Wir bedanken uns bei SystemerhalterInnen, klatschen Beifall und sagen Danke! Was ist vom Dank geblieben? Ab, zurück, in eure Rollen! Ob Mutter oder Hausfrau, Pflegerin oder Kassiererin im Supermarkt – alles beim Alten?

Haben wir so schnell vergessen, haben wir so schnell verdrängt? Krisen und Kriege sind keine gesellschaftlichen Innovationstreiber, sie sind Verhinderer, regressive Kräfte. Im 1. Weltkrieg hielt die Frauen das System zu Hause am Leben, in der Corona-Krise waren es wieder überwiegend Frauen, die neben ihrem Job auch den Haushalt schmissen oder in Risikoberufsgruppen beschäftigt waren.

Wo ist der Dank? Wo ist die Unterstützung für berufstätige, alleinerziehende Mütter? Wo die Gehaltserhöhungen für die Pflegerinnen und Supermarktangestellte, wo ist endlich die Lohngerechtigkeit zwischen Mann und Frau?

Nach dem 1. Weltkrieg – Frauenwahlrecht hin oder – wurde alles getan um, „alles beim Alten“ zu belassen, was die Geschlechterrollen betrifft.

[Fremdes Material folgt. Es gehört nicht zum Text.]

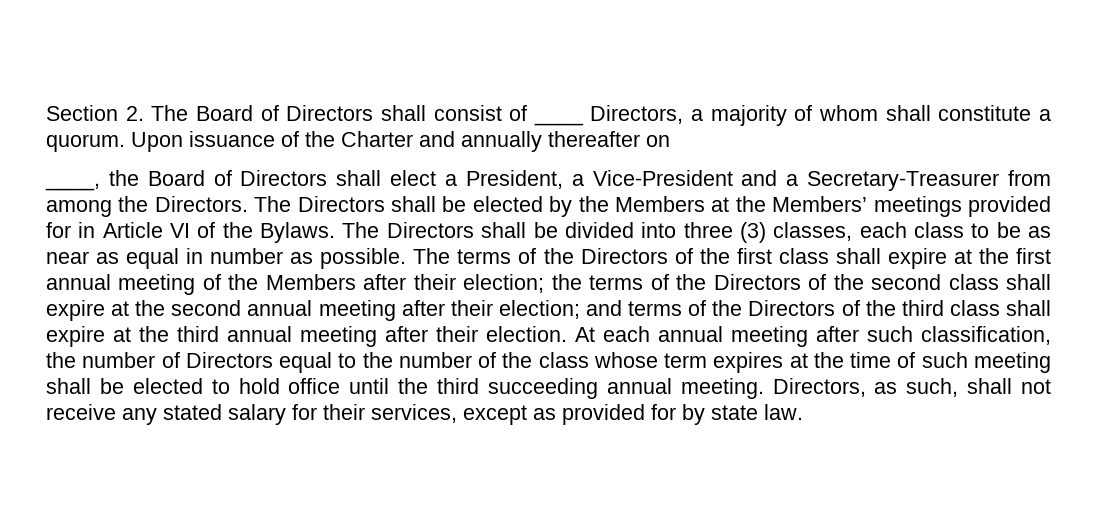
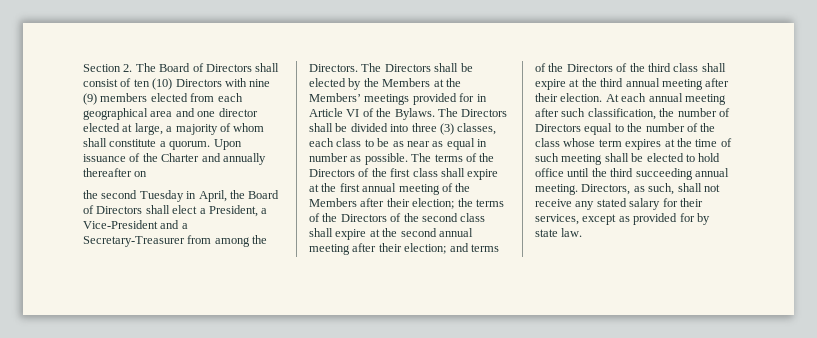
[533,105,684,126] ____ Directors, -> [133,78,271,90] [83,93,243,105] [83,108,258,120] [83,123,163,135] ten (10) Directors with nine (9) members elected from each geographical area and one director elected at large,
[45,183,100,191] ____, -> [83,190,227,202] the second Tuesday in April,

Feminismus wurde als Hysterie verunglimpft, weibliche Sexualität als widernatürlich, politische Vertretung war immer noch Männersache. Mit einem Wort: Angst ging um in der männlich dominierten Gesellschaft, eine Angst die die Tür öffnete für die Männlichkeitskulte und die Frauenverachtung, wie sie die Nationalsozialisten später zelebrierten.

Auch die Corona-Krise hat regressives Potenzial. Die grassierende Arbeitslosigkeit bei bestehender Lohnungleichheit, begünstigt das Modell: Frau zu Hause, Mann bei der Arbeit – vor allem weil keine aktiven Schritte dagegen unternommen werden. Lassen wir nicht zu, dass wir aus der Krise heraus in alte Rollenbilder fallen, sondern nutzen wir die Möglichkeit, aus der Krise heraus neue Möglichkeiten zu öffnen.

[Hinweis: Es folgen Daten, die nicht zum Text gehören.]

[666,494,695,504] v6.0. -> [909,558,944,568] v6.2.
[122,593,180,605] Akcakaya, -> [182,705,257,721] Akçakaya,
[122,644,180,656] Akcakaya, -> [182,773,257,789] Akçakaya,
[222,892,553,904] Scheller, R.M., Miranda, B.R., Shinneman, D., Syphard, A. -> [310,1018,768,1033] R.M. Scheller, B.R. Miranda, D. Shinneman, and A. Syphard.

So feiern wir dieses Jahr „100 Jahre Kärntner Volksabstimmung“ – und die Feiern werden sich nicht darin erstrecken, Fahnen zu schwenken und Salutschüsse abzugeben. Sie werden dazu genutzt ein differenzierteres, vielseitigeres und aufschlussreicheres Bild unserer Geschichte zu zeichnen, als wir es bisher getan haben.

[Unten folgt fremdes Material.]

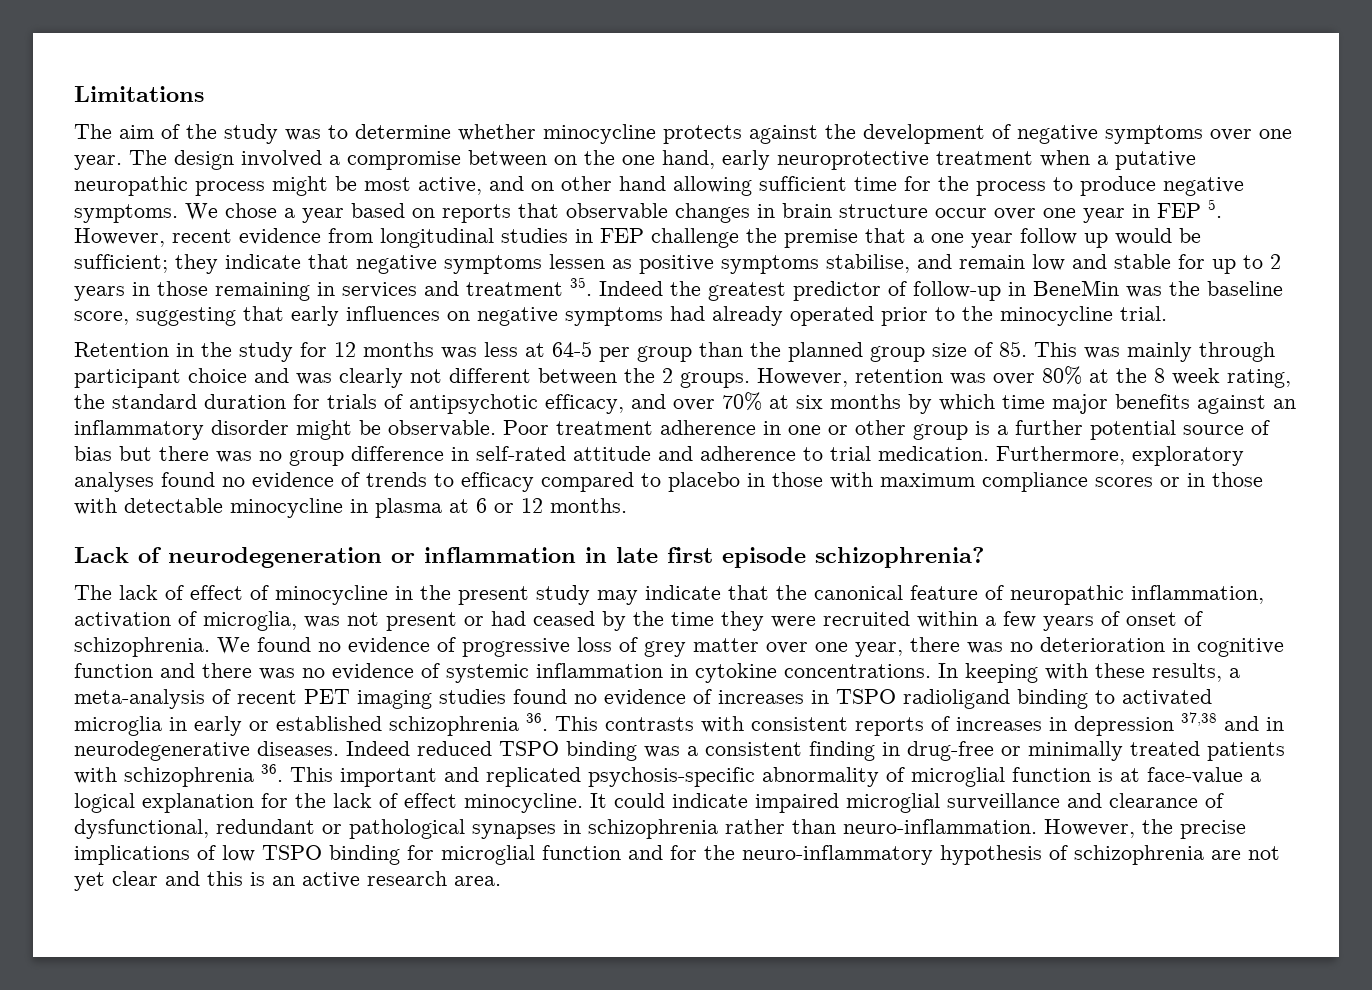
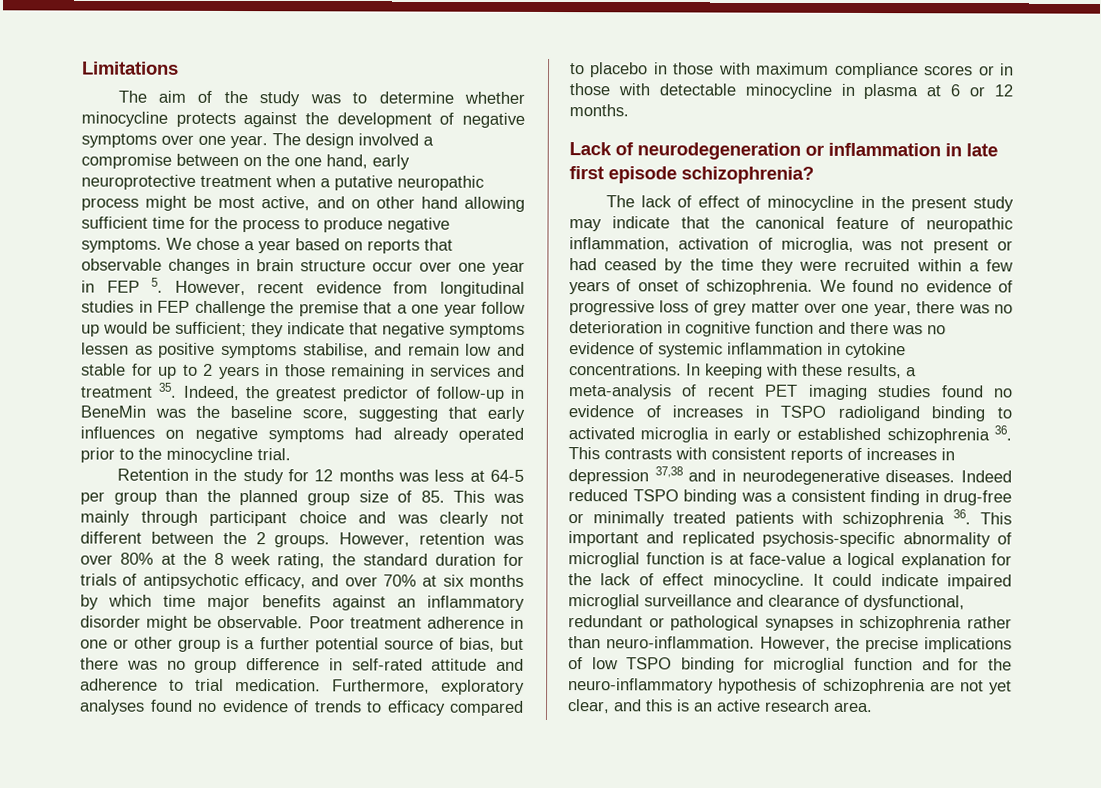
[599,281,663,296] Indeed -> [182,385,240,401] Indeed,
[74,446,112,461] bias -> [458,637,495,652] bias,
[112,871,158,886] clear -> [567,699,610,714] clear,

Das ist wichtig. Denn sonst verharrt unsere Geschichte in Schwarz-Weiß Bildern, in Gut und Böse, in Mann und Frau – und nichts dazwischen. Sonst versammeln wir uns auch die nächsten 100 Jahre, um den heldenhaften Kämpfern zu gedenken. Um uns zu feiern, für einen Mut, der nicht der unsere war, sondern der unsere Vorväter und Vormütter. Und der sich auf viele Ebenen erstreckte, nicht alleine im Schützengraben.

Nehmen wir dieses Jubiläum als Erinnerung und Mahnung, nicht die alten Fehler zu wiederholen. Nicht aus Angst vor dem nächsten Schritt, zwei zurückgehen. Wir müssen mit derselben Achtsamkeit, die wir unserer Geschichte zuwenden unsere Gegenwart betrachten. Es braucht noch immer mehr Gerechtigkeit und es wird immer mehr brauchen – denn jeder Erfolg zieht ganz selbstverständlich auch mehr Arbeit nach sich. Gleichheit ist kein abgeschlossener Prozess und wird es nie sein, darüber müssen wir uns im Klaren sein. Und in jedem Moment, in dem wir aufhören, nach vorne zu streben, werden wir zurückgedrängt.

Apropos: 19 Frauen starben im Abwehrkampf. Wo sind ihre Denkmäler, wo die Straßen die nach ihnen benannt sind?